Mental health still a top priority for most firms but many in the dark when it comes to the effectiveness of workplace wellbeing initiatives…
Research shows that emotional and physical wellbeing are closely linked. Therefore, to stand the greatest chance of having happy, healthy and productive staff, employers need to be taking a holistic approach to employee wellbeing.
But many organisations are hamstrung by poor data and a lack of expertise when it comes to gauging the effectiveness of their employee wellbeing efforts, new research suggests.

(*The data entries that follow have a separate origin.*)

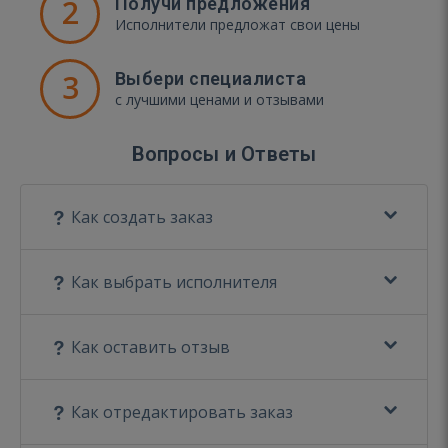
2
Получи предложения
Исполнители предложат свои цены
3
Выбери специалиста
с лучшими ценами и отзывами
Вопросы и Ответы
Как создать заказ
Как выбрать исполнителя
Как оставить отзыв
Как отредактировать заказ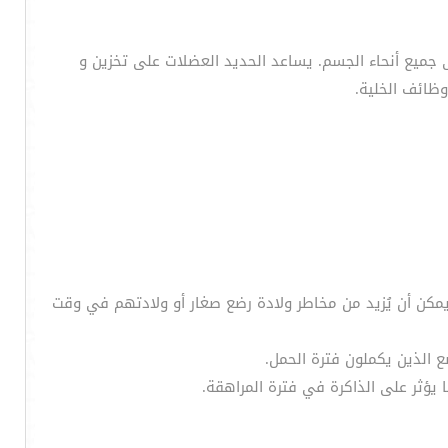
 جميع أنحاء الجسم. يساعد الحديد العضلات على تخزين و
ظائف الخلية.
 يمكن أن يُزيد من مخاطر ولادة رضع صغار أو ولادتهم في وقت
ع الذين يكملون فترة الحمل.
يؤثر على الذاكرة في فترة المراهقة.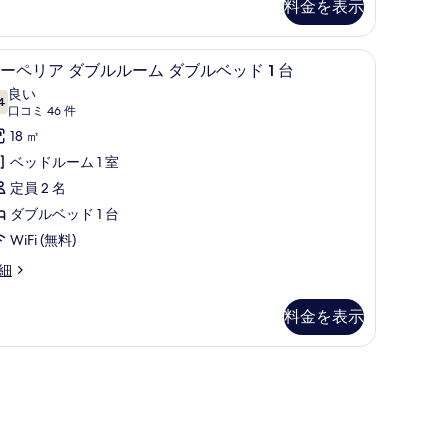
ベ
料金を表示
ッ
 1 台 | セーフティボックス (室内)、デスク、ノートパソコン用作業スペース、遮光
ド
セーフティボックス (室内)、デスク、ノー
ス
10
ーペリア ダブルルーム ダブルベッド 1 台
ー
良い
4
台
10 点中 7.4
ペ
(口
口コミ 46 件
の
コ
リ
18 ㎡
ミ
す
ア
ベッドルーム 1 室
46
べ
ダ
定員 2 名
件)
て
ブ
ダブルベッド 1 台
の
ル
WiFi (無料)
写
ル
細
真
ー
を
料金を表示
ム
表
ダ
示
ブ
す
ル
る
ベ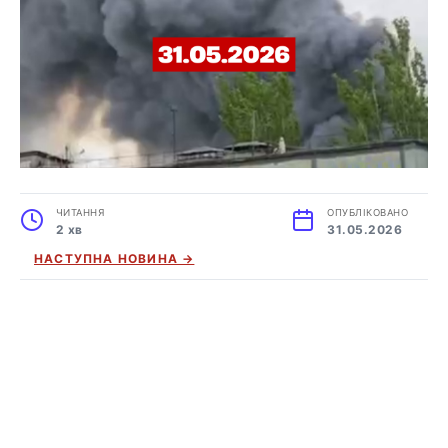
ЧИТАННЯ
ОПУБЛІКОВАНО
2 хв
31.05.2026
НАСТУПНА НОВИНА →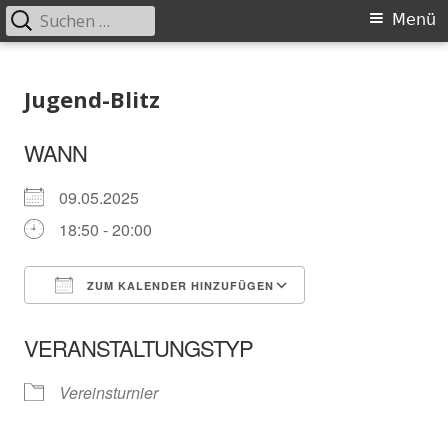
Suchen
Primäres
Menü
nach:
Menü
Springe
Schachklub Bad Homburg
zum
Jugend-Blitz
Inhalt
WANN
09.05.2025
18:50 - 20:00
ZUM KALENDER HINZUFÜGEN
ICS herunterladen
In neuem Fenster öffnen
Google Kalender
VERANSTALTUNGSTYP
Vereinsturnier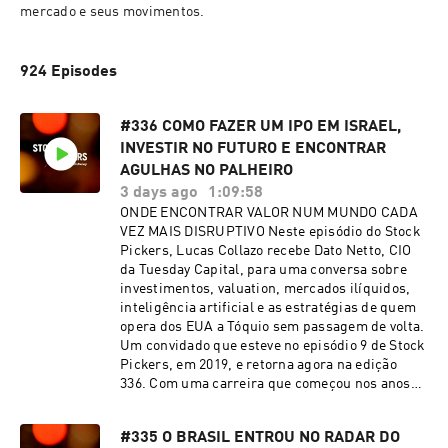
mercado e seus movimentos.
924 Episodes
#336 COMO FAZER UM IPO EM ISRAEL,
INVESTIR NO FUTURO E ENCONTRAR
AGULHAS NO PALHEIRO
3 days ago
1:09:58
ONDE ENCONTRAR VALOR NUM MUNDO CADA
VEZ MAIS DISRUPTIVO Neste episódio do Stock
Pickers, Lucas Collazo recebe Dato Netto, CIO
da Tuesday Capital, para uma conversa sobre
investimentos, valuation, mercados ilíquidos,
inteligência artificial e as estratégias de quem
opera dos EUA a Tóquio sem passagem de volta.
Um convidado que esteve no episódio 9 de Stock
Pickers, em 2019, e retorna agora na edição
336. Com uma carreira que começou nos anos
1990, Dato mergulhou na tesouraria, trabalhou
com M&A nos Estados Unidos, participou da
#335 O BRASIL ENTROU NO RADAR DO
venda do Modal para a XP e fez um IPO na última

According to research by the Reward and Benefits Association (REBA), nearly every organisation (92%) has some form of management information designed to evaluate the effectiveness of employee wellbeing programmes and initiatives. This figure is up from 74% in 2019, highlighting the importance employers are placing on such information.
However, many organisations are not affording intuitive insights into the effectiveness of their wellbeing initiatives because their management information is limited (cited by 49% of respondents) or poor in quality (cited by 43%). In addition, 36% said they lacked a suitable data collection method, 31% did not have the necessary analytics platforms and 25% lacked data analytics expertise.
The REBA research also shows that mental health remains the top priority for most organisations, with 89% stating that it was their boardroom’s first (67%) or second (22%) employee wellbeing concern. It should therefore come as no surprise that 78% of firms intended to introduce mental health/resilience workshops in 2020 or beyond.
Physical wellbeing was in the top two concerns for 69% of employers, while 25% said the same for financial wellbeing. Meanwhile, 51% of organisations had a wellbeing programme that covered all staff, up from 25% in 2019.
Speaking about the findings of the research, REBA director Debi O’Donovan said: “The Covid-19 crisis has reinforced the message that to be sustainable, an organisation needs to be innovative and resilient. That can only happen with a good culture and positive employee experience. Wellbeing is at the core of achieving this.”
For the most part, human beings are social creatures, which means social interactions are important. But the COVID-19 lockdown that has seen most people furloughed or working from home meant that social stimulus has been severely lacking. As a result of such social isolation, many employees will have experienced a wellbeing decline, leading to them becoming disengaged.
Now, as workplaces begin to reopen and people return to work (albeit gradually), organisations need to be mindful of how the sudden social stimulus will impact their employees. Overwhelm could turn out to be an issue for employees who have spent the majority of the past three months isolated at home.
Line managers need to be aware of this and ensure they are supporting their staff however possible so that the return to work doesn’t make an already difficult situation worse. Effective communication and understanding individual employee’s needs will be key to ensuring employees have a smooth landing once they return.
It is good to see that so many organisations continue to prioritise employee wellbeing, particularly mental health. But this focus needs to remain as people return to work and firms begin the big push to get back on track.